Wavelets-Based Dimensionality Reduction for Gene Expression Feature Extraction

Sumeet Dua and Kaustubh S. Sabnis



Successful treatment of a chronic disease depends on how early and how accurately it is detected. Molecular diagnosis has the potential to predict diagnosis more precisely than clinical diagnosis. Molecular biologists frequently lack information about the molecular markers that are responsible for causing most solid tumors. Because the body contains so many genes, it is practically impossible to find the genes responsible for each type of cancer class through laboratory experiments. In this paper, we present a unique computational approach to find marker genes using Discrete Wavelet Transformation (DWT) as a baseline dimensionality reduction technique. DWT is applied to preprocessed gene expression data, giving orthonormal wavelet coefficients for each sample. These coefficients are passed through two filters. Inverse DWT is applied to these filtered coefficients yielding marker genes per cancer class.
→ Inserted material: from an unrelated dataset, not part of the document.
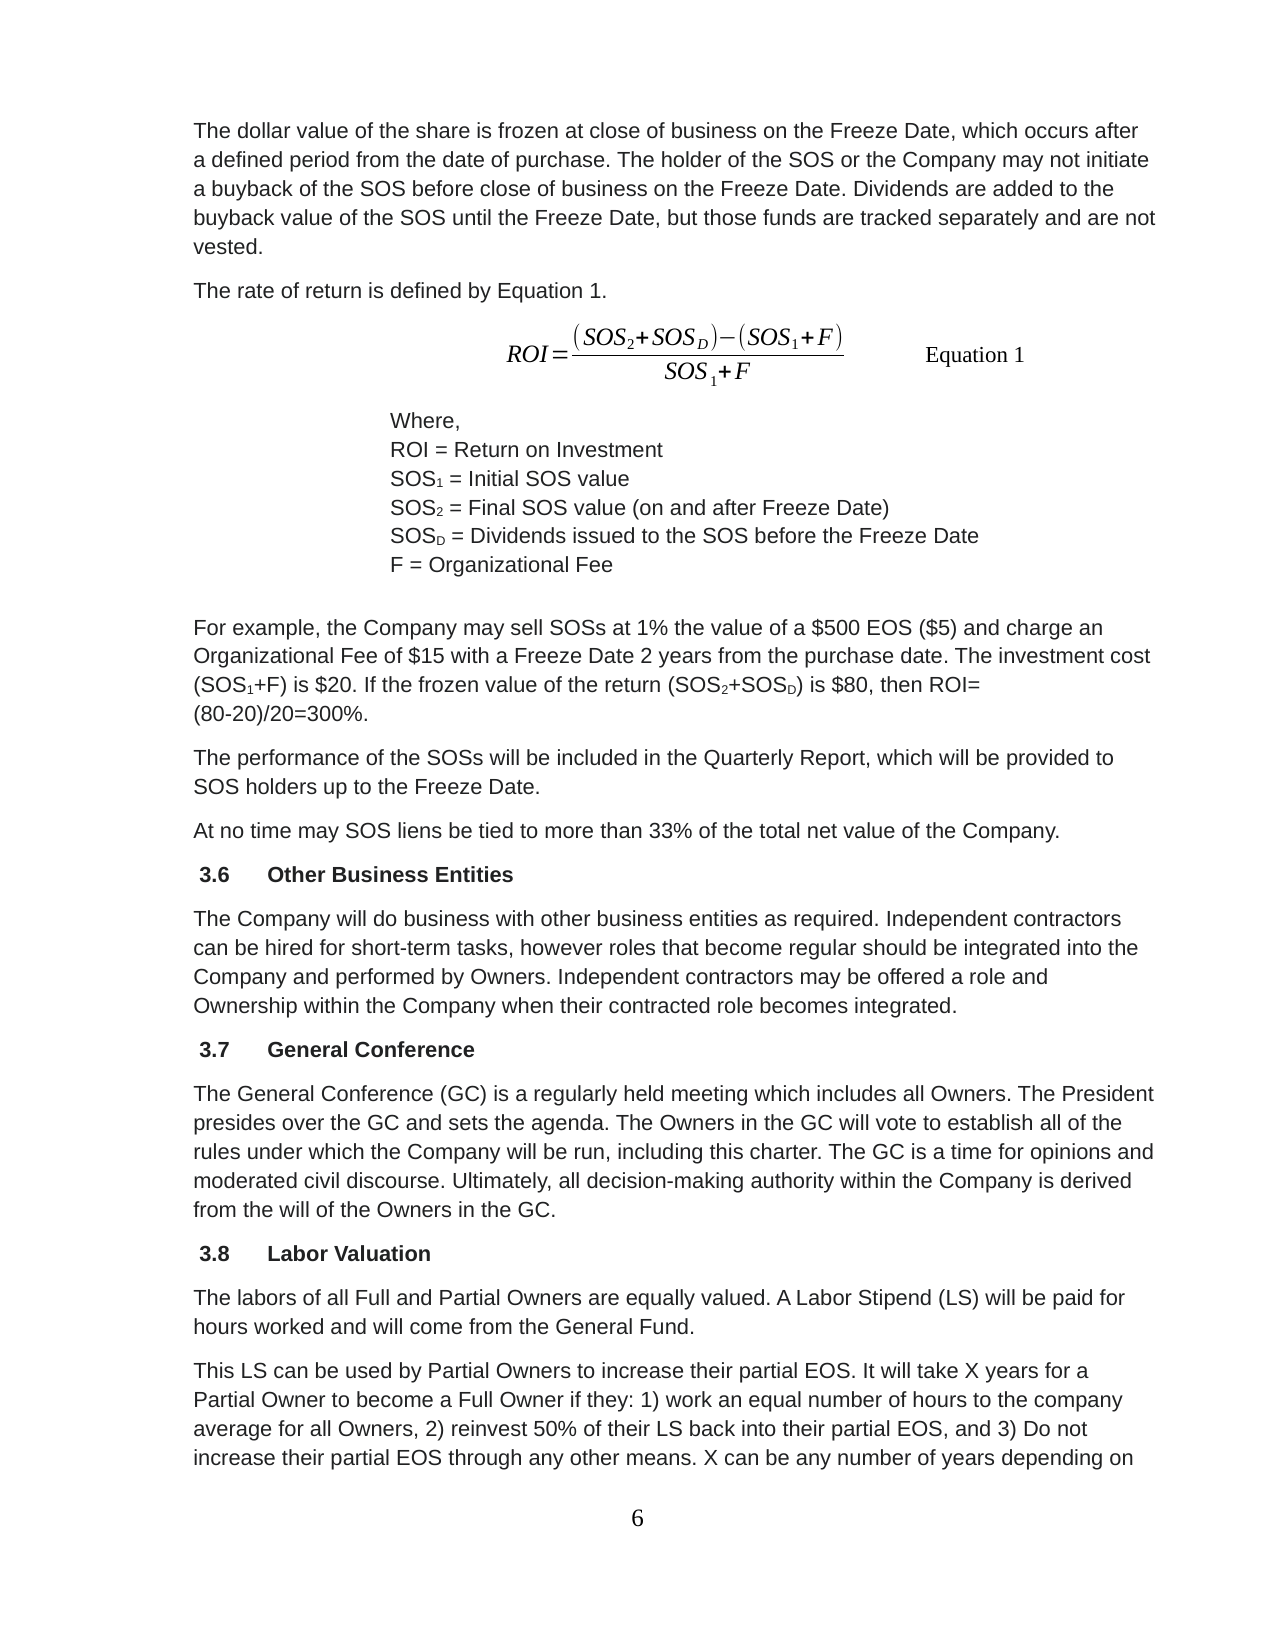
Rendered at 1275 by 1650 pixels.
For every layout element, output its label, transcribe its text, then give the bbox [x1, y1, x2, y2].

We cross-validate these results against a biologically significant database of cancer genes and previously published results in the area. A total of 21 genes spanning 7 cancer classes are found in common with the cancer gene database. With the exception of two cancer classes (breast and bladder), we identify 41.67 % more marker genes than a previous result in this area.

Index Terms Dimensionality reduction, data mining, feature extraction, wavelet coefficients, microarray expression analysis.